A shoe at the US-Mexico border
A shoe left behind at the US-Mexico border.
Photo: John Moore/Getty Images

Last year, 412 migrants died making the attempt, up from 398 deaths in 2016. Anthropologists and even Customs and Border Protection workers have taken to preserving the belongings migrants have left behind to show they are just as human as their American-born counterparts. Exhibits of migrant belongings collectively reveal how they have risked their lives for a new start in a nation largely ignorant of or indifferent to their grave circumstances.

The headlines sparked by Trump’s “zero tolerance” policy for undocumented migrants has generated a wave of public support for this vulnerable group, especially the children involved. But Trump’s executive order doesn’t necessarily spell the end of family separations.

“It doesn’t provide a guarantee that all family separations will stop,” Alvarez said. “There’s language [in the order] that Border Patrol agents or some government officials can make a decision about whether a family should be separated.”

On Thursday, Melania Trump visited a detention center where migrant children were housed. She’d recently issued a statement that revealed her concerns about family separations. But the $39 Zara military jacket she wore on her way to Texas might have told another story: It featured the words, “I really don’t care, do u?”

Melania Trump’s $39 Zara military jacket.
Melania Trump wears a controversial jacket, bearing the words “I don’t really care do u?” on the back.
Photo: Chip Somodevilla/Getty Images

Her spokesperson denied that the jacket reflected the first lady’s feelings about the migrant children she visited. Given the outrage the family separations have elicited, a mere denial likely isn’t enough to make her detractors forgive the misstep. And a public figure, of all people, should know that clothes are routinely used to convey a broader message.
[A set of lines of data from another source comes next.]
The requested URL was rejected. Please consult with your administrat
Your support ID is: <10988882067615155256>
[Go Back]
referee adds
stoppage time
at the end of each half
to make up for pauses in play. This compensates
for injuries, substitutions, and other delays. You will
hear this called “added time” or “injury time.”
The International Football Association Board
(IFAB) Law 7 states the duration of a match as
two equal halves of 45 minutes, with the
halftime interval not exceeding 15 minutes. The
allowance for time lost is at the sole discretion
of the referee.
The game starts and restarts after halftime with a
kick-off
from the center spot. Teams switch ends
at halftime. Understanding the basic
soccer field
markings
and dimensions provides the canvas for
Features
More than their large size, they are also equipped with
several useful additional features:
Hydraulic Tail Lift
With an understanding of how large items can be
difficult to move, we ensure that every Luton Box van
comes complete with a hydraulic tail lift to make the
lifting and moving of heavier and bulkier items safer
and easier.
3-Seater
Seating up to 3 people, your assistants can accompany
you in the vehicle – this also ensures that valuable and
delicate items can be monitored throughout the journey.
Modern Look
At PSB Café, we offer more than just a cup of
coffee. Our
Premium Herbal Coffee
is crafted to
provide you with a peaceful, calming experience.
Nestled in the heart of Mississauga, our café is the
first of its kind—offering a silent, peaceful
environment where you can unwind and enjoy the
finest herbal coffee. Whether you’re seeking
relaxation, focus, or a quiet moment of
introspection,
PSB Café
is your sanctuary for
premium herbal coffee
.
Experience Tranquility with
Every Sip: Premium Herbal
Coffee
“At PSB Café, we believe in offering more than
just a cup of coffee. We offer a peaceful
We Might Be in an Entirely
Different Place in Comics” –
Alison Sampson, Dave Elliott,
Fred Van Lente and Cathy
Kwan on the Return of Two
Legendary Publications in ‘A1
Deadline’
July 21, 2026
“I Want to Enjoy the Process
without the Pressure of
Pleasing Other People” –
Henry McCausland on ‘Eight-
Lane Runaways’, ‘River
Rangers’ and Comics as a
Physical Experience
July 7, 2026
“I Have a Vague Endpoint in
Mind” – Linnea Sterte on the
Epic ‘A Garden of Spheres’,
Earlier this week in Philadelphia, protesters demonstrated this point by using footwear to make a statement. They left dozens of kids’ shoes along Rittenhouse Square near the hotel where Vice President Mike Pence was staying. Empty shoes have long been associated with the Holocaust, during which Nazis often ordered Jews to remove valuable footwear before killing them. And in March, activists placed 7,000 shoes outside the US Capitol as a cry for gun reform after the mass shooting at Marjory Stoneman Douglas High School.

Since the migrant children separated from their parents are still living — though there have been reports about abuse — the empty shoes signify the trauma they’ve endured. They’ve faced horrors both during the dangerous journey across the border and in a nation that has exposed them to immigration policies widely condemned as inhumane. But those wearing clothes bearing their parents’ names may have, at least, some hope that they could be reunited.